Physician overhead is going up, reimbursement is going down, and doctors need to figure out how to make up this difference by either working longer hours, buying fewer medical supplies, or cutting down on certain high-risk procedures to reduce malpractice rates.

The more business [physicians] do, the more opportunity they have to pay their premiums. So access is going to be a very late victim. The first victim is going to be quality of care, in terms of how many patients you see an hour, the amount of time you give them.
A very salient point. This could mean that the frequently-cited "exodus" of physicians form certain areas may be a late symptom rather than an early sign. This turn into another self-fulfilling prophecy. That is, volume may come at the expense of safety:
"Doctors are delivering more babies per month than they should be," one head of a specialty society said. "They have to do it in order to generate enough money to maintain something of a lifestyle -- not their old lifestyle, but to just stay alive."
So, in other words, they have to work more than eighty hours a week.  There is more about the changes in market and practice environment. Mainly the respondents anticipate laying off staff. Many others have become hospital employees, joined group practices, or have restricted the amount of "high risk" medicine they practice. All factors that play into job satisfaction.

So again, why does physician dissatisfaction matter? Sounds like a great deal of whining to me. Rich, spoiled, crybaby physicians boo-hooing over their lack of "job satisfaction". Well it is important because any politician or governmental body that attempts to change (or not change) the health insurance, liability insurance, or access to care situation in this country ignores physician stakeholders at their own peril. Want examples? Start with the failed health care reform from the Clinton administration:
Moreover, the task force had neglected to identify the major stakeholders and seek “buy-in” for its health care plan.
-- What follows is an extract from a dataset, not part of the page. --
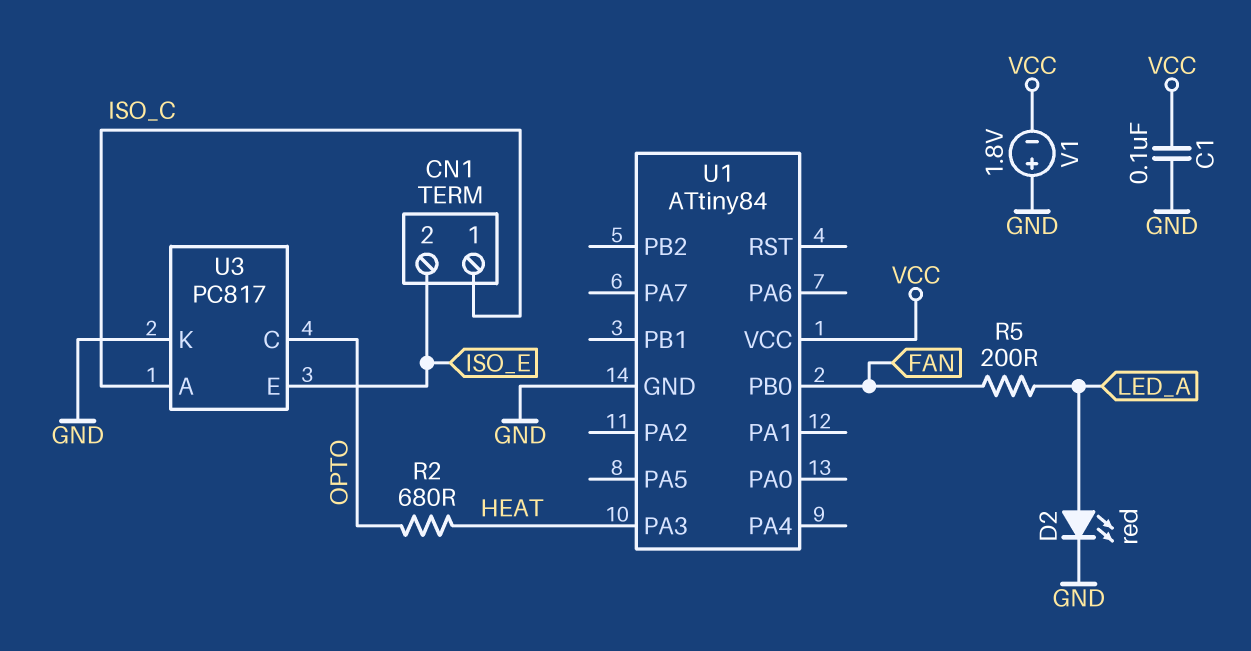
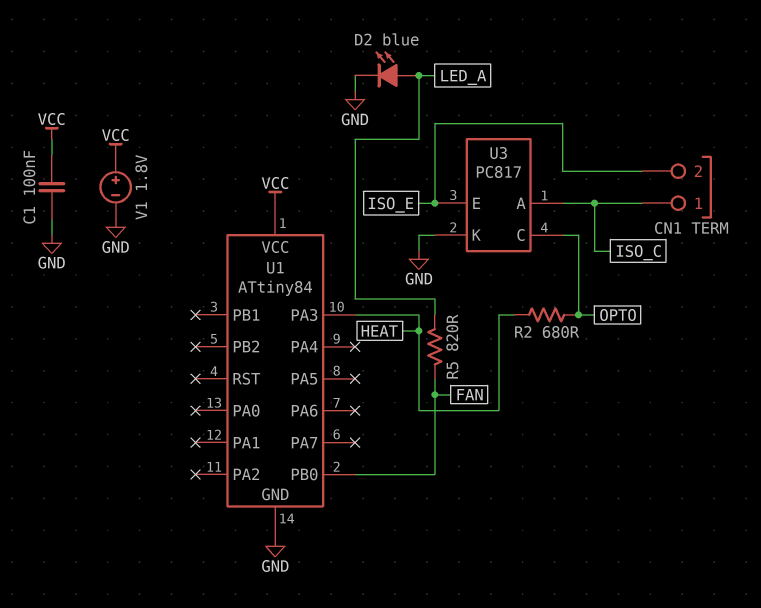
D2: LED red (A LED_A, K GND) -> LED blue (A LED_A, K GND)
R5: 200 (FAN, LED_A) -> 820 (FAN, LED_A)
V1: 1.8V (plus GND, minus VCC) -> 1.8V (plus VCC, minus GND)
By excluding them—the insurance industry, the pharmaceutical industry, physicians’ groups, large and small employers, the media, and a multitude of others—from the planning process, the task force created a huge, powerful, and well-financed adversary.
and finish with the recent goings-on in West Virginia:
In the already overburdened Level I trauma center in the state capital of Charleston, the orthopaedic surgeons finally rebelled, faced with an avalanche of patients being transferred to their institution around the clock from outlying communities that found themselves without orthopaedic coverage or the courage to assume the risk of liability. The surgeons announced the decision to stop taking trauma call. Immediately thereafter, the hospital was downgraded to a Level III trauma center. The public perception based on the media coverage was that the hospital was essentially closed for all critical patients. The state capital was in an uproar as the legislature was about to convene for the 2003 session.....a large group of northern panhandle surgical specialists stopped all their elective cases. Hospitals in the area, which were already struggling under inadequate reimbursement, began to suffer mounting losses in income. The hospital association’s involvement in the lobbying effort intensified dramatically.....Critical portions of the tort reform bill include a $250,000 cap on noneconomic damages and a $500,000 cap on all damages for treatment of emergency conditions for patients who receive care at a designated trauma center. Joint liability has been eliminated, and each individual defendant bears liability equal to his or her percentage of fault. Collateral payments, which had not been allowed in court before, may now be presented. The “ostensible agency theory” of liability was abolished. Additionally, a committee was established to develop a patient injury compensation fund to provide for economic damages that exceed financial limits set in the bill.

I am sure it improved their job satisfaction.